- Origin: London, England, United Kingdom
- Genres: Midwest emo, math rock, punk rock, post-rock, post-hardcore
- Years active: 2014–present
- Label: Alcopop!
- Members: Joey Ashworth Ollie Greville Maeve Westall Connor Freeman Will Herman
- Past members: Zac Remy Lewis Luke Josh See Alexei Berrow

= Itoldyouiwouldeatyou =

itoldyouiwouldeatyou is a UK based indie-punk band.

== Background ==

In 2019, they compiled features with Master Peace, TeenSlasher91 & Worstworldproblem. These collaborations contributed to their creation of K.O.#1. The band started when lead singer, Joey Ashworth, decided they wanted to start a musical group that represented people they wanted to be like at college. Ashworth chose the name because they "thought it was funny to make ambient music but make it sound like a powerviolence band."

Their composition has fluctuated in recent years.

Their debut album was "Oh Dearism".

Ashworth sings on every song on the album. The album was released with Alcopop! Records and Failure By Design.
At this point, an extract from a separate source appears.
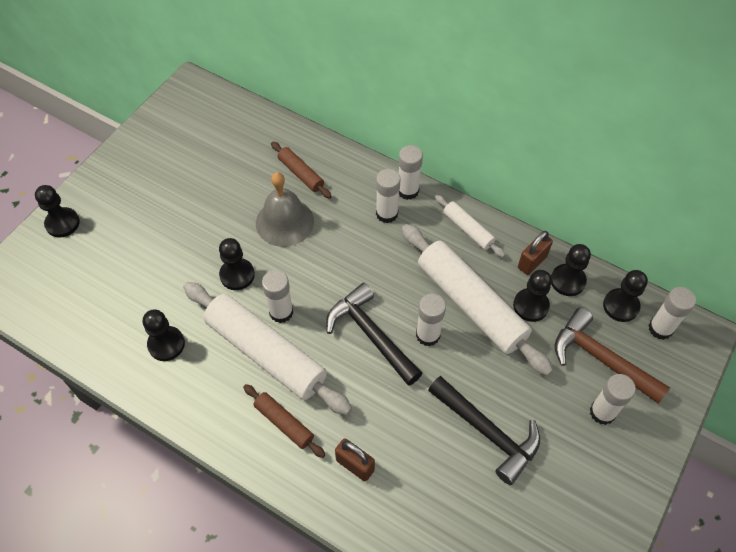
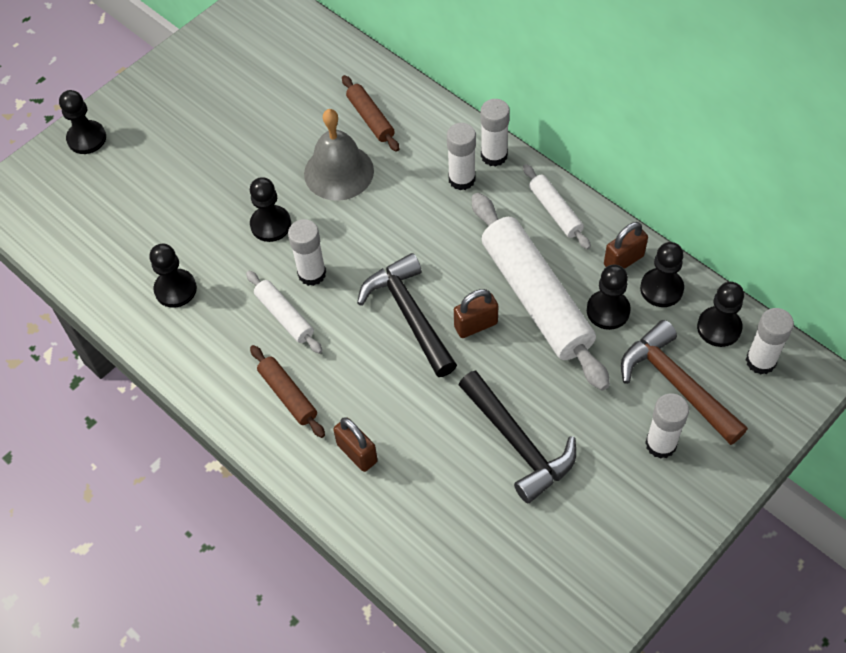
camera: 15 degrees right, 0 degrees up
white rolling pin [183,282,352,415] -> white rolling pin [246,271,322,354], size x0.48
white glue stick [416,294,446,346] -> brown padlock [454,289,498,338]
The Alternative gave them a "Good" album review in November 2018. By 2020, it had already racked up hundreds of thousands of plays on streaming platforms.

They have appeared in the Handmade Festival in 2019 and hosted a special showcase at the Great Escape.

On 28th November 2025, the band released "We were Having Such a Nice Day", a five track EP, as the first part in the rollout of unreleased music created in the six years since their first album.